### [TASK REQUIREMENTS]
1: Using the CBRN incident management article, explain in one to three sentences why there are huge gaps in securing chemicals and machinery.
2: Repeat word for word the part of the CBRN incident management article between "Category : Military" and "to be addressed.", inclusive.

### [PAGE TEXT]
Lest we Perish: CBRN Incident Management

Sub Title : CBRN threats, both accidental and intentional, are for real in today’s world

Issues Details : Vol 13 Issue 4 Sep/Oct 2019

Author : Col (Dr) Ram Athavale

Page No. : 58

Category : Military Technology

: September 26, 2019

Chemical, Biological, Radiological and Nuclear (CBRN) security is a matter of grave concern for most nations today. CBRN security in India is still in its nascent stages. There is a need to look at it from a broader perspective of internal and regional security challenges that manifest in the form of CBRN terrorism, among others.

CBRN emergencies occur as a result of occupational exposures, fires, explosions, release of toxicants and warfare, and are caused either by ignorance, negligence, incompetence, accident or malicious intention. Such incidents would instil  panic and fear, in the population affecting their health and morale. The impact is multipronged – physical, psychological, economical, and social. CBRN threats can be natural or manmade. It is the manmade threats that are of concern and need to be addressed.

The March 2018 nerve agent poisoning of Sergei and YuliaSkripal in the UK and the public poisoning of Kim Jong Nam at a crowded Kuala Lumpur airport terminal in February 2017 raise fears of similar threats on a larger scale  to the general public as well.

In most developing nations, including India, issues like poverty, lack of health infrastructure, conflict situations, unstable governments, lack of good educational facilities, ignorance of/or inability to provide adequate safety measures are issues that would have an impact. Growing industrialisation, increased imports of chemicals and machinery, coupled with lack of or non-stringent regulations on customs, safety and transportation of these leads to huge gaps in securing these assets. Waste management of toxic and hazardous substances is another shortcoming. Awareness of CBRN threats and risk mitigation measures is necessary at all levels. There is an urgent need to educate and train all concerned stakeholders in CBRN risks and threats and the need to adopt risk mitigation measures.

Present Structure and Mechanism

On 23 December 2005, the Government of India enacted the Disaster Management Act 2005, which envisaged the creation of the National Disaster Management Authority (NDMA), headed by the Prime Minister, and the State Disaster Management Authorities (SDMAs) supervised by respective Chief Ministers, to spearhead and implement a holistic and integrated approach to Disaster Management in India.

(Saved data entries)
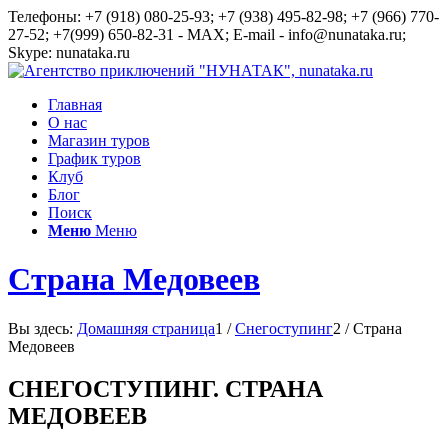
Телефоны: +7 (918) 080-25-93; +7 (938) 495-82-98; +7 (966) 770-
27-52; +7(999) 650-82-31 - MAX; E-mail - info@nunataka.ru;
Skype: nunataka.ru
Главная
О нас
Магазин туров
График туров
Клуб
Блог
Поиск
Меню
Меню
Страна Медовеев
Вы здесь:
Домашняя страница
1
/
Снегоступинг
2
/
Страна
Медовеев
СНЕГОСТУПИНГ. СТРАНА
МЕДОВЕЕВ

### [REPLIES]
1: Growing industrialization and increased imports of chemicals and machinery, combined with a lack of regulations on their customs, safety and transportation, or regulations that are not stringent, lead to huge gaps in securing these assets.

2:
Category : Military Technology

: September 26, 2019

Chemical, Biological, Radiological and Nuclear (CBRN) security is a matter of grave concern for most nations today. CBRN security in India is still in its nascent stages. There is a need to look at it from a broader perspective of internal and regional security challenges that manifest in the form of CBRN terrorism, among others.

CBRN emergencies occur as a result of occupational exposures, fires, explosions, release of toxicants and warfare, and are caused either by ignorance, negligence, incompetence, accident or malicious intention. Such incidents would instil  panic and fear, in the population affecting their health and morale. The impact is multipronged – physical, psychological, economical, and social. CBRN threats can be natural or manmade. It is the manmade threats that are of concern and need to be addressed.